To be done> Copy the lines below without any changes, starting at the line that contains "state / province: Nevada" and ending at the line that contains "collectors: L. Uribe", both included.

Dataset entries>
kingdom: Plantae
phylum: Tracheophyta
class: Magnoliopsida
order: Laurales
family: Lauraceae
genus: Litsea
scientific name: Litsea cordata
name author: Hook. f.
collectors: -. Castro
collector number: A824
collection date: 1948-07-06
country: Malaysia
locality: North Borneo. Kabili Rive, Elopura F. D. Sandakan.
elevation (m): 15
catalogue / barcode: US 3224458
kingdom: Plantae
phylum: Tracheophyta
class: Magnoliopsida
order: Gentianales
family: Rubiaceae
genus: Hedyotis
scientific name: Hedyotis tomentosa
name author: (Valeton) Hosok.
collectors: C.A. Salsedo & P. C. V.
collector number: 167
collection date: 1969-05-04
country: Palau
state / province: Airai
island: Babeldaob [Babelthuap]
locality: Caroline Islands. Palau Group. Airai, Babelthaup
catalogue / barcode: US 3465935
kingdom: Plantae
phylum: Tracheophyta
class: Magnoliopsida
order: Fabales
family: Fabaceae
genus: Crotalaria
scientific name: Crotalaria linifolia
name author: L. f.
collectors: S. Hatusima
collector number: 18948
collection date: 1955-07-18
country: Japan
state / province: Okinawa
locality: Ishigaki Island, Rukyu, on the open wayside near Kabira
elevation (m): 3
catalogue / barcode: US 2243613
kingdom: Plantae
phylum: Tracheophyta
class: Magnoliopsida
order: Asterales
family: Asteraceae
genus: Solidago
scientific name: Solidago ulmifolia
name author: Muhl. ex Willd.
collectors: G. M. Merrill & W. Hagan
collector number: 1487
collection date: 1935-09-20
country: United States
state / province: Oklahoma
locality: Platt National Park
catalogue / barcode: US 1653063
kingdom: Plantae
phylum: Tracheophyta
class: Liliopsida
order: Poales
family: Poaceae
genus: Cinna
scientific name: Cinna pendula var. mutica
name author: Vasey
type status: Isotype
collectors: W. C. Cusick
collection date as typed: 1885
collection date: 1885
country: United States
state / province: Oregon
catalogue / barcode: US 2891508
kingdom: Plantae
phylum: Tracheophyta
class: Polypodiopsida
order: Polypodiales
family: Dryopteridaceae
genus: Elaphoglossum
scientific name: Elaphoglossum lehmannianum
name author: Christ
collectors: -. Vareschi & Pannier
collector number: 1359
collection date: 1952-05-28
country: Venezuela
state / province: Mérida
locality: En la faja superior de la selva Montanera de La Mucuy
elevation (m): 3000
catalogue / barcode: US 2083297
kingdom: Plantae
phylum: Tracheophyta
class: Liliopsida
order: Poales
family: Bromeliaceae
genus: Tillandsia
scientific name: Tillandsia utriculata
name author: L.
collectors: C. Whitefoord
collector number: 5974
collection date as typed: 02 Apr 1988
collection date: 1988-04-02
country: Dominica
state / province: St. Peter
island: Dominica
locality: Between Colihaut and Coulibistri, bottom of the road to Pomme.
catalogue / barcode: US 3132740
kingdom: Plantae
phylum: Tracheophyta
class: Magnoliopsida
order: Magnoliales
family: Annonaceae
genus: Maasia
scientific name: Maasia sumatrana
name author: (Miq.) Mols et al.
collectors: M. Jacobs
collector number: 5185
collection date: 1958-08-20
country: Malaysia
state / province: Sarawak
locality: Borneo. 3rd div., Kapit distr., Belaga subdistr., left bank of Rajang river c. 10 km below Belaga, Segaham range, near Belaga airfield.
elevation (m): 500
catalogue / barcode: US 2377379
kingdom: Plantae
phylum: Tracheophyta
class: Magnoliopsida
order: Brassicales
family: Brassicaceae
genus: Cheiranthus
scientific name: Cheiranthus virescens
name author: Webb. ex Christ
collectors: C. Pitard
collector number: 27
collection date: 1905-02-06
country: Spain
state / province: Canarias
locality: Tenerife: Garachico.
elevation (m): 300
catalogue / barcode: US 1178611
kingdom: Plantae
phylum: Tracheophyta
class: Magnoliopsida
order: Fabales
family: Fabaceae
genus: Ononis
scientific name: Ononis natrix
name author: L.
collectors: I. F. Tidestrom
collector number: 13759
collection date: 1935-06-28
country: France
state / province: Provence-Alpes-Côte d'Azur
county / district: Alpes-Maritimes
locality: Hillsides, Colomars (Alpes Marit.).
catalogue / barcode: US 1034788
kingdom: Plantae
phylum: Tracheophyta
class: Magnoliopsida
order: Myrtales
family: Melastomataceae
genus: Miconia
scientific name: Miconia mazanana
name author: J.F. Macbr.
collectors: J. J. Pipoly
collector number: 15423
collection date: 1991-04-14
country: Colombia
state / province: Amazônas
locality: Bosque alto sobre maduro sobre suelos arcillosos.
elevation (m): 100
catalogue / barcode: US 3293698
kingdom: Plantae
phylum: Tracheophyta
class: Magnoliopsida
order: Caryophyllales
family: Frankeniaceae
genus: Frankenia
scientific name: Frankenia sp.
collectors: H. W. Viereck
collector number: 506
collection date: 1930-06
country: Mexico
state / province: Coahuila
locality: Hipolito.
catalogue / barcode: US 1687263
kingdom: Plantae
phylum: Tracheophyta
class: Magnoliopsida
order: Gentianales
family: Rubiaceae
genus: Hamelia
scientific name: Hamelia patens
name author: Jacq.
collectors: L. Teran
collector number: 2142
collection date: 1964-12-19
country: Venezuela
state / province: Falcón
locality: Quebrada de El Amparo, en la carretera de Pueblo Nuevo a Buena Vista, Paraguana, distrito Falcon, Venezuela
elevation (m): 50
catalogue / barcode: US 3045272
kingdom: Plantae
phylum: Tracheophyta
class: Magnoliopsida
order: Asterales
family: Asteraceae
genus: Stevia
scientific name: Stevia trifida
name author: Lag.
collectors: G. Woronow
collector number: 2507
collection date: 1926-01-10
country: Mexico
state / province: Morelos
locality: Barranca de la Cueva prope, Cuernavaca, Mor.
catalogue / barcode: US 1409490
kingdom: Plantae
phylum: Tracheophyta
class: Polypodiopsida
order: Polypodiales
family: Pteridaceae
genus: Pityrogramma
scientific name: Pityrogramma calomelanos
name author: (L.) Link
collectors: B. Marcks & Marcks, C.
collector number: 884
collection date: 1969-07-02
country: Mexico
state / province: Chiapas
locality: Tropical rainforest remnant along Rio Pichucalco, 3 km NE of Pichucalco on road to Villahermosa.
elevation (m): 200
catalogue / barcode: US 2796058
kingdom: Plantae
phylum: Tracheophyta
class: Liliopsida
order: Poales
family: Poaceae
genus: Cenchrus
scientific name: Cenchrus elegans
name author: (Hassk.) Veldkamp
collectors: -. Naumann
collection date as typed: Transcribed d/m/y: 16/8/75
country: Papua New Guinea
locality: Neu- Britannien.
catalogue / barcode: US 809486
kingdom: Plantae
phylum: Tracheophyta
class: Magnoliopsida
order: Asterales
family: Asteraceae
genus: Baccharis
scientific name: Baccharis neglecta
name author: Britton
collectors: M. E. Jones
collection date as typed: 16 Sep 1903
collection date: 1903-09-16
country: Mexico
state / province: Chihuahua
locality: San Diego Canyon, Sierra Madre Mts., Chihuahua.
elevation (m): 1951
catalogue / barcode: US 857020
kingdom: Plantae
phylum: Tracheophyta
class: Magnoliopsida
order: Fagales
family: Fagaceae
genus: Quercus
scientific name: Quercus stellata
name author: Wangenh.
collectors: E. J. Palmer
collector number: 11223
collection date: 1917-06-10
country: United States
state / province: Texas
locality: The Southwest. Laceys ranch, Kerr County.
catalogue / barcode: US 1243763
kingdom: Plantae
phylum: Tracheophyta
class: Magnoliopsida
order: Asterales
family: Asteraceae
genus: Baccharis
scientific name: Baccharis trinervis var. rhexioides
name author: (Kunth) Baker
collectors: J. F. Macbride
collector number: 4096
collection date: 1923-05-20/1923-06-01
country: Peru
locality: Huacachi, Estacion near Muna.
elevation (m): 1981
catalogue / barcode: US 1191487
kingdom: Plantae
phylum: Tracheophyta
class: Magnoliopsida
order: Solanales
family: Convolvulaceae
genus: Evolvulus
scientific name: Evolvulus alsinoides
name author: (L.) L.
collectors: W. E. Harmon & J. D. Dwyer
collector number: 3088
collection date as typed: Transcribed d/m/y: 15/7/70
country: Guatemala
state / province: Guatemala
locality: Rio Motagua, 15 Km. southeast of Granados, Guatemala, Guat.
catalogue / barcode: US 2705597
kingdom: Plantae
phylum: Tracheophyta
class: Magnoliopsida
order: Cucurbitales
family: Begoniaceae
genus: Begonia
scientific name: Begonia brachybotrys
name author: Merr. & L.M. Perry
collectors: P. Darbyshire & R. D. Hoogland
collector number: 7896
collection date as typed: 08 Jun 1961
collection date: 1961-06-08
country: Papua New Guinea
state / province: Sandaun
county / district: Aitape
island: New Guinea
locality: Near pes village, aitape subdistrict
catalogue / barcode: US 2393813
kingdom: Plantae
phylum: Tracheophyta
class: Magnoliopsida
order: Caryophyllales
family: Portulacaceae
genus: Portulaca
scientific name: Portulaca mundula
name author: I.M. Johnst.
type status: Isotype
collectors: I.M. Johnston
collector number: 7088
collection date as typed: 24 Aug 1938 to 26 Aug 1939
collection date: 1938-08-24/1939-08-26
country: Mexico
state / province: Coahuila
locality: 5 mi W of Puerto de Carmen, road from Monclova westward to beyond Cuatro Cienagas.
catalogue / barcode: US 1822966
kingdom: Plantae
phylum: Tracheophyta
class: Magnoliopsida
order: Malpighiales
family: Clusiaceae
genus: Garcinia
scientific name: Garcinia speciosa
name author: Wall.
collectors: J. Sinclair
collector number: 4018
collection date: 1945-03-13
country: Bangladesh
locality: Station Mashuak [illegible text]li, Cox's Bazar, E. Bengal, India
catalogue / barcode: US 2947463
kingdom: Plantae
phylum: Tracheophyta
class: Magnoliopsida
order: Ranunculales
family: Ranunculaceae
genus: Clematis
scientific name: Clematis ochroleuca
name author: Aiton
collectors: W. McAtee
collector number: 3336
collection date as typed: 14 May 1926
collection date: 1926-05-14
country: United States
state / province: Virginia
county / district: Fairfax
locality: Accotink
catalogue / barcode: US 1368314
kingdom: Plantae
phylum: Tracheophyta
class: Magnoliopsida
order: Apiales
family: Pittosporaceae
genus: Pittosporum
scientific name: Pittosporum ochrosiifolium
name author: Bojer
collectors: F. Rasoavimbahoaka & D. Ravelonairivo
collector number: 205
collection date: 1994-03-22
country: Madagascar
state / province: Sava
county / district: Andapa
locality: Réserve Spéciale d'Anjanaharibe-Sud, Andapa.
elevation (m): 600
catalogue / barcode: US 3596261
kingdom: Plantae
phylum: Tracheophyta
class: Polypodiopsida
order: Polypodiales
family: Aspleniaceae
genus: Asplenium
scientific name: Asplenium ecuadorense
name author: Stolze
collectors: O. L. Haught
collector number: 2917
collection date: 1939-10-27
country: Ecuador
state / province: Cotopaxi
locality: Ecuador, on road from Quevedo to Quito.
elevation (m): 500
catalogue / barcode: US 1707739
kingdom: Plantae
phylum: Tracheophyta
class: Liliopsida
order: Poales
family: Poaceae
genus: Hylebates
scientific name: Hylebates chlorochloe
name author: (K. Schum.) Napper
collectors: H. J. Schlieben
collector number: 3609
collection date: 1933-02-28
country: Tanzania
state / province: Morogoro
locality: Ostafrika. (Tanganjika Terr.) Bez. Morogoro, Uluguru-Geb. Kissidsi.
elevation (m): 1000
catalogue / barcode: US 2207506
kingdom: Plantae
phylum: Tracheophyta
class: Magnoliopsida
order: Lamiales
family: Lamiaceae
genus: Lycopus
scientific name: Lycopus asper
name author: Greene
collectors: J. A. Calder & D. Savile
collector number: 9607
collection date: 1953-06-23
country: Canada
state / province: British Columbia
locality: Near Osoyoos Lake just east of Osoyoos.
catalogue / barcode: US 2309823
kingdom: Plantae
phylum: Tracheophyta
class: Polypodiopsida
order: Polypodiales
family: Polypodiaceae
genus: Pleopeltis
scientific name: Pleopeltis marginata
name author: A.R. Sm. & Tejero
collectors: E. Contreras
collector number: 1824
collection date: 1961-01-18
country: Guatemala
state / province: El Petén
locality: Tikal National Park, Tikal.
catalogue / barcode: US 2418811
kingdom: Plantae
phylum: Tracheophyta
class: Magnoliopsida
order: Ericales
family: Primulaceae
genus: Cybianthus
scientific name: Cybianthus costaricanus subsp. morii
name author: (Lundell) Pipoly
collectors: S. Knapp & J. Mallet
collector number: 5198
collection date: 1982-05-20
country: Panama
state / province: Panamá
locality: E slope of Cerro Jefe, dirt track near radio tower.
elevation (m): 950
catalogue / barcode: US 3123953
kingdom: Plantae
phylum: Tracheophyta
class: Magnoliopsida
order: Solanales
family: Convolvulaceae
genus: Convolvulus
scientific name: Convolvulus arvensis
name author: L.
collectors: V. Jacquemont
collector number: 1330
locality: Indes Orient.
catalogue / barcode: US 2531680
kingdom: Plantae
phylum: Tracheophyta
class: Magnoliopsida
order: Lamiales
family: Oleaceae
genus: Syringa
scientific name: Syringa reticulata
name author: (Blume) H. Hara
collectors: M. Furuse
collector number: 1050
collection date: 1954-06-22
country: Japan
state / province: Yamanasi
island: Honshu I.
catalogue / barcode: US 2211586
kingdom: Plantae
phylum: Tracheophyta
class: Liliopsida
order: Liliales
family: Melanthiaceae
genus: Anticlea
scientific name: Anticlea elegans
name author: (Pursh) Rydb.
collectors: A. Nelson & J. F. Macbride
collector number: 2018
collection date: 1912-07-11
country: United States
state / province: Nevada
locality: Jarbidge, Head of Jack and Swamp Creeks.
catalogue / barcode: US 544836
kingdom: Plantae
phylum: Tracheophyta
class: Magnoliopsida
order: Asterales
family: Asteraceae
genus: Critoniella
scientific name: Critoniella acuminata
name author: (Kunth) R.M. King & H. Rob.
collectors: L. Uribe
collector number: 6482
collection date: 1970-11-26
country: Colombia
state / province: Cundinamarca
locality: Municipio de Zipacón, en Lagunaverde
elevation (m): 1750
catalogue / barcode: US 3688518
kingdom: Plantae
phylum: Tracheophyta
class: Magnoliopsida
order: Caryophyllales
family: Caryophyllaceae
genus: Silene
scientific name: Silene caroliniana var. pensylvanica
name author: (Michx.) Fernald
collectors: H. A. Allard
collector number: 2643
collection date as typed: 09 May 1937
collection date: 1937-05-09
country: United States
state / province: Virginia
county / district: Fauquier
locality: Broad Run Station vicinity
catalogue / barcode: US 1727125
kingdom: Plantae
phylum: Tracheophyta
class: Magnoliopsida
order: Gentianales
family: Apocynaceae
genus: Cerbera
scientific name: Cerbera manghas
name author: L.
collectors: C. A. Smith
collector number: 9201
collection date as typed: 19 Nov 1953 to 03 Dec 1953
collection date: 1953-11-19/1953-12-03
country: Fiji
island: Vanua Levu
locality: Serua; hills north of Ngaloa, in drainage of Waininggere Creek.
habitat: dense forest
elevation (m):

Completed task>
state / province: Nevada
locality: Jarbidge, Head of Jack and Swamp Creeks.
catalogue / barcode: US 544836
kingdom: Plantae
phylum: Tracheophyta
class: Magnoliopsida
order: Asterales
family: Asteraceae
genus: Critoniella
scientific name: Critoniella acuminata
name author: (Kunth) R.M. King & H. Rob.
collectors: L. Uribe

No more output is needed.